Start of SUPPLIED RECORDS

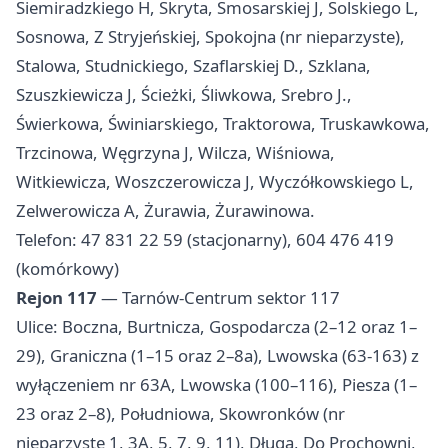
Siemiradzkiego H, Skryta, Smosarskiej J, Solskiego L,
Sosnowa, Z Stryjeńskiej, Spokojna (nr nieparzyste),
Stalowa, Studnickiego, Szaflarskiej D., Szklana,
Szuszkiewicza J, Ścieżki, Śliwkowa, Srebro J.,
Świerkowa, Świniarskiego, Traktorowa, Truskawkowa,
Trzcinowa, Węgrzyna J, Wilcza, Wiśniowa,
Witkiewicza, Woszczerowicza J, Wyczółkowskiego L,
Zelwerowicza A, Żurawia, Żurawinowa.
Telefon: 47 831 22 59 (stacjonarny), 604 476 419
(komórkowy)
Rejon 117
— Tarnów-Centrum sektor 117
Ulice: Boczna, Burtnicza, Gospodarcza (2–12 oraz 1–
29), Graniczna (1–15 oraz 2–8a), Lwowska (63-163) z
wyłączeniem nr 63A, Lwowska (100–116), Piesza (1–
23 oraz 2–8), Południowa, Skowronków (nr
nieparzyste 1, 3A, 5, 7, 9, 11), Długa, Do Prochowni,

End of SUPPLIED RECORDS

→ **TASK OBJECTIVE**
In the records, locate each line holding the string "oraz" and copy it.

→ **WRITTEN RESPONSE**
Ulice: Boczna, Burtnicza, Gospodarcza (2–12 oraz 1–
29), Graniczna (1–15 oraz 2–8a), Lwowska (63-163) z
23 oraz 2–8), Południowa, Skowronków (nr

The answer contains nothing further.